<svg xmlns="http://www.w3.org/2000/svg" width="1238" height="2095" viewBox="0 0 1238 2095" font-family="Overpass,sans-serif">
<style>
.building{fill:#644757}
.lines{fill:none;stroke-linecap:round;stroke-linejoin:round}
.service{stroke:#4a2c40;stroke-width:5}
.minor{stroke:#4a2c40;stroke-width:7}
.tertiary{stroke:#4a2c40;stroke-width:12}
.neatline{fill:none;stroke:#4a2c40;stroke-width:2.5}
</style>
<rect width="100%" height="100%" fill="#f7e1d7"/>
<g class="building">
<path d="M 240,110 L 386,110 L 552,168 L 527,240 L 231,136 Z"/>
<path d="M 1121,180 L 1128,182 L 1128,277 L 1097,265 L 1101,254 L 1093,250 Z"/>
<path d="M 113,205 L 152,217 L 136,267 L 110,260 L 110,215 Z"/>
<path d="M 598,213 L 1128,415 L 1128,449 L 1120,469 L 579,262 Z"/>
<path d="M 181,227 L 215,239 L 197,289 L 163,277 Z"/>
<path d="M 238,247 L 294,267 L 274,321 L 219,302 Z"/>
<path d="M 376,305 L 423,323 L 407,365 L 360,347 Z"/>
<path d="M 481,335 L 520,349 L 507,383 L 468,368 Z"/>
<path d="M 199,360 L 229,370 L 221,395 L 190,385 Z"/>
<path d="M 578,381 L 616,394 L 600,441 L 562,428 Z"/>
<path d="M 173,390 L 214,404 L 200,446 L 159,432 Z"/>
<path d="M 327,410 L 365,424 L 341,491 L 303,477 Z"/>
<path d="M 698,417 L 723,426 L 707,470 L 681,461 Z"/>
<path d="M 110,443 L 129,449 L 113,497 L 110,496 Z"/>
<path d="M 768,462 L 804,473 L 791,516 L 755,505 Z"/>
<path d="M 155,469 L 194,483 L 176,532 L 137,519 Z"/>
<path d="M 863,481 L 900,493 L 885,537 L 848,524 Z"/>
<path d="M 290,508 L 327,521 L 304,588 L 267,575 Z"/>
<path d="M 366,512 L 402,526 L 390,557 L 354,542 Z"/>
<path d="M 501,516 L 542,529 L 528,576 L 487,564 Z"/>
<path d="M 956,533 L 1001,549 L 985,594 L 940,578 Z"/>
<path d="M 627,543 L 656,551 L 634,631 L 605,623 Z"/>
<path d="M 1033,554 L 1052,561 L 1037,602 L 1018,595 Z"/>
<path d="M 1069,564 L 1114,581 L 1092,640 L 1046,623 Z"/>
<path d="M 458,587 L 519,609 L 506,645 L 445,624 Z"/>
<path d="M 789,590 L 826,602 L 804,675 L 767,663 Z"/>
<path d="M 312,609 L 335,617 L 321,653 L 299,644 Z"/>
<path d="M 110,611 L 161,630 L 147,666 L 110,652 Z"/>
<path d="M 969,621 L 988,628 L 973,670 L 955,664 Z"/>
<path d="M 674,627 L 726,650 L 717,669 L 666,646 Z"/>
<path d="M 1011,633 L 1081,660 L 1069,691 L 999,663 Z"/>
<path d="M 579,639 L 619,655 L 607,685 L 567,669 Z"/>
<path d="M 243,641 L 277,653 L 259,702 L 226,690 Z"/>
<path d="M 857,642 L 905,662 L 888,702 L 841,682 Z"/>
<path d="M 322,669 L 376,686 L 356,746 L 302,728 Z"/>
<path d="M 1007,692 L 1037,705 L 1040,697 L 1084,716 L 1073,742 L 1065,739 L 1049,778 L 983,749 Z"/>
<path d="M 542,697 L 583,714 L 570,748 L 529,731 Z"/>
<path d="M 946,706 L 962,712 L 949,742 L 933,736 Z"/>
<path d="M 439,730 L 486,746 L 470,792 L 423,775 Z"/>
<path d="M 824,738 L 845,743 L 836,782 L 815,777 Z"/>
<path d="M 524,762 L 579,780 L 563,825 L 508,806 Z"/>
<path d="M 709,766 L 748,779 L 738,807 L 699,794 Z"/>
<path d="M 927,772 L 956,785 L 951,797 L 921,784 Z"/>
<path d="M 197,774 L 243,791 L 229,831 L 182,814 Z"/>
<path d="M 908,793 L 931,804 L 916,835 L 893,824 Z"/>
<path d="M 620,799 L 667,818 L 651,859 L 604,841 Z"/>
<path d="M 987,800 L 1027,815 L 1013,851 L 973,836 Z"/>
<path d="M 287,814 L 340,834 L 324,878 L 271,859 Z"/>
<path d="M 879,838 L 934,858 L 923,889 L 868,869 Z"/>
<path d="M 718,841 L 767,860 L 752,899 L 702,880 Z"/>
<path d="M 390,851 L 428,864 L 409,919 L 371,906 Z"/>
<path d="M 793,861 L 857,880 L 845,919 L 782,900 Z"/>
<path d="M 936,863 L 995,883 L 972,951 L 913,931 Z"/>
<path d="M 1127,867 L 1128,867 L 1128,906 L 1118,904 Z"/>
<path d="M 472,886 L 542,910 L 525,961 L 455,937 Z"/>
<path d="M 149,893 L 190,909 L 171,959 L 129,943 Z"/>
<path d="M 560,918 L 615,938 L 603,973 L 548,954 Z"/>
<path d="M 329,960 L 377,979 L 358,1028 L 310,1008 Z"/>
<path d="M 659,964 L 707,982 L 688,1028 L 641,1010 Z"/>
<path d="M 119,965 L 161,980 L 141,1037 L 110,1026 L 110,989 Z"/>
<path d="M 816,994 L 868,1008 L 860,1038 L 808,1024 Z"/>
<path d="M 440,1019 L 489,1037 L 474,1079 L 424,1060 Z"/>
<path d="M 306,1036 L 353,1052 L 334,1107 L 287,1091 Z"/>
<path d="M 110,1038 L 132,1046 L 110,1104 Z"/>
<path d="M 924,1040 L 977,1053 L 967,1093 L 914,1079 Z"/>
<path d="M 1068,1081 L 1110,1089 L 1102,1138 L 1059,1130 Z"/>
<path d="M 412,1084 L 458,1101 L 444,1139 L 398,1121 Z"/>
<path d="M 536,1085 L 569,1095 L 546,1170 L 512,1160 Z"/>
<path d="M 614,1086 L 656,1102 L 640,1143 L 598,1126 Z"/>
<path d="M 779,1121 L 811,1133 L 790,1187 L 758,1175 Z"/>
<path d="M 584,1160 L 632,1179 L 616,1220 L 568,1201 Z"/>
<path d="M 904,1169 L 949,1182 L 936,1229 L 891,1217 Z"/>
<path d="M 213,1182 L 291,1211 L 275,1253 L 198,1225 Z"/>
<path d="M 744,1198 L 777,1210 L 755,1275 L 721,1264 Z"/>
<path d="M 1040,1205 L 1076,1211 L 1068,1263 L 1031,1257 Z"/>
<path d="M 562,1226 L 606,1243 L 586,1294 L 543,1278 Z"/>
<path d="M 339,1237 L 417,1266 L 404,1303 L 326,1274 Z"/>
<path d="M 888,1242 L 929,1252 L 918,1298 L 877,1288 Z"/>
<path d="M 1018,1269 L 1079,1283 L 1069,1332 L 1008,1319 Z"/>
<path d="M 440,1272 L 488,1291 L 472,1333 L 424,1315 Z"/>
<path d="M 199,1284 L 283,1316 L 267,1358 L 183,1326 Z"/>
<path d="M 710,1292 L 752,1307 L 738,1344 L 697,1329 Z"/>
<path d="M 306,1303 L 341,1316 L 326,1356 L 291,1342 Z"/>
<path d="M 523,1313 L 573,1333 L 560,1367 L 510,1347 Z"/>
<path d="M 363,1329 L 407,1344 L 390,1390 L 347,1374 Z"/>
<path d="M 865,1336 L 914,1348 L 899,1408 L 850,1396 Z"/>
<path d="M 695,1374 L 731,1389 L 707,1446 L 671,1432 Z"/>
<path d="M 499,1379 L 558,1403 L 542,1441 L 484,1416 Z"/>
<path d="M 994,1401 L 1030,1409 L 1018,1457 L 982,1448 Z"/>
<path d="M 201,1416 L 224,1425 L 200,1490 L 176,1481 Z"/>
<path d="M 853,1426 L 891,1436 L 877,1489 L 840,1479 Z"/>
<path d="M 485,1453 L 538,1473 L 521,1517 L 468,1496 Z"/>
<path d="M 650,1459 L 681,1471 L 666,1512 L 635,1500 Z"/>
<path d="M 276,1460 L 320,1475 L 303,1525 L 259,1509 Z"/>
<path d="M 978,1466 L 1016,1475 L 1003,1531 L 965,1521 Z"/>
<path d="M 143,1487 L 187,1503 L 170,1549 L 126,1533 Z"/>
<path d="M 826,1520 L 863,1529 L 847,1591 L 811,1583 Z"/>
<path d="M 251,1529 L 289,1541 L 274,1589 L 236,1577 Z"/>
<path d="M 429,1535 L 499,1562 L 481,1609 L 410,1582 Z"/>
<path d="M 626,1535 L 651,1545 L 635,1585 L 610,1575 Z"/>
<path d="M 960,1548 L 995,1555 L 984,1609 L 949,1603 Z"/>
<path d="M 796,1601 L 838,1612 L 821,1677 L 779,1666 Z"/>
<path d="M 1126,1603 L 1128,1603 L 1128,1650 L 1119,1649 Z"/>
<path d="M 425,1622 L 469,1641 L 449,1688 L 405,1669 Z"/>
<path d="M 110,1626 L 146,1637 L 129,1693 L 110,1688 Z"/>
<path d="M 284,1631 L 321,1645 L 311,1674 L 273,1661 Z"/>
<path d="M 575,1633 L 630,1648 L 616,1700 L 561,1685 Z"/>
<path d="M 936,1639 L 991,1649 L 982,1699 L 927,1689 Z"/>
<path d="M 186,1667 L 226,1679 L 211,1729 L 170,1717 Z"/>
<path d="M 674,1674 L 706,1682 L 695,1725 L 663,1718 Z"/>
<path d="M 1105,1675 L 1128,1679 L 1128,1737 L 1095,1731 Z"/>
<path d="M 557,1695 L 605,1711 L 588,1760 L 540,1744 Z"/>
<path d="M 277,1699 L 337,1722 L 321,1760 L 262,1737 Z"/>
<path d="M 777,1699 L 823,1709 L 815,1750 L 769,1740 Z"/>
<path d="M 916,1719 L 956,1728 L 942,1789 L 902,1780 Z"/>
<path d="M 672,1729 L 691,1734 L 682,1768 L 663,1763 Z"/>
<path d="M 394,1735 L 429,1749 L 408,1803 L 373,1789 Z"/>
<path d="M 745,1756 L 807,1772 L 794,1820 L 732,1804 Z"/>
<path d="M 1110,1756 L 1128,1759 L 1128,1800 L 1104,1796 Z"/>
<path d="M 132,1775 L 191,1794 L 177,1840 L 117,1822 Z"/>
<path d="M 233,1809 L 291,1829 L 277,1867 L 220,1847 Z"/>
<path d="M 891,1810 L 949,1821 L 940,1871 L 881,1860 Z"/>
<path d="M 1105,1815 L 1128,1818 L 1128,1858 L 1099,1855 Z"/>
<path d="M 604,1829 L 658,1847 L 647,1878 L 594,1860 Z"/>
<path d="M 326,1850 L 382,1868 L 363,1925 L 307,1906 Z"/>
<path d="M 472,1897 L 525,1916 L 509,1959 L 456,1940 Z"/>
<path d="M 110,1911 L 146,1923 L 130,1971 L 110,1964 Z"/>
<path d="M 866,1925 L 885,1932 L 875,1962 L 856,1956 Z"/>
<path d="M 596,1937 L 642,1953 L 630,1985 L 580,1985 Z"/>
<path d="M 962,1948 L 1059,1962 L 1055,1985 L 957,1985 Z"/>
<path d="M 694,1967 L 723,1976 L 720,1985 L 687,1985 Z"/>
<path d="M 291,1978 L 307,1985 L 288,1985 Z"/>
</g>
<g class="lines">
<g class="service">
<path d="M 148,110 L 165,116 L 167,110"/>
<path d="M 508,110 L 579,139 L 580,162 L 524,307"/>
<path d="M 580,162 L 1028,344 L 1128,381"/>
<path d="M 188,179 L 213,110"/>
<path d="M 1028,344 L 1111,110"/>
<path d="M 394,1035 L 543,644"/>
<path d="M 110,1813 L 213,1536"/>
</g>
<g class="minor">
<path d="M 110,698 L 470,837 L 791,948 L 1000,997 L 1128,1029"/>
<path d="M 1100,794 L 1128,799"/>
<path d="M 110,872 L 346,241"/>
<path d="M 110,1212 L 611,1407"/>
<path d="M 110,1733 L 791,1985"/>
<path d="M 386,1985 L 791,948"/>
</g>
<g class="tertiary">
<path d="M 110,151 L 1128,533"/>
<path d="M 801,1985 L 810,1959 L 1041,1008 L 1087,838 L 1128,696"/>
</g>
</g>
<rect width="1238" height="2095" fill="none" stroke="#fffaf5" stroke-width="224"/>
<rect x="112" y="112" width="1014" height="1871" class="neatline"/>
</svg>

-.-.-

DESCRIPTION OF THE TASK. Take each line above that contains "lines" and copy it out.

OUTPUT FOR THIS EXERCISE.
.lines{fill:none;stroke-linecap:round;stroke-linejoin:round}
<g class="lines">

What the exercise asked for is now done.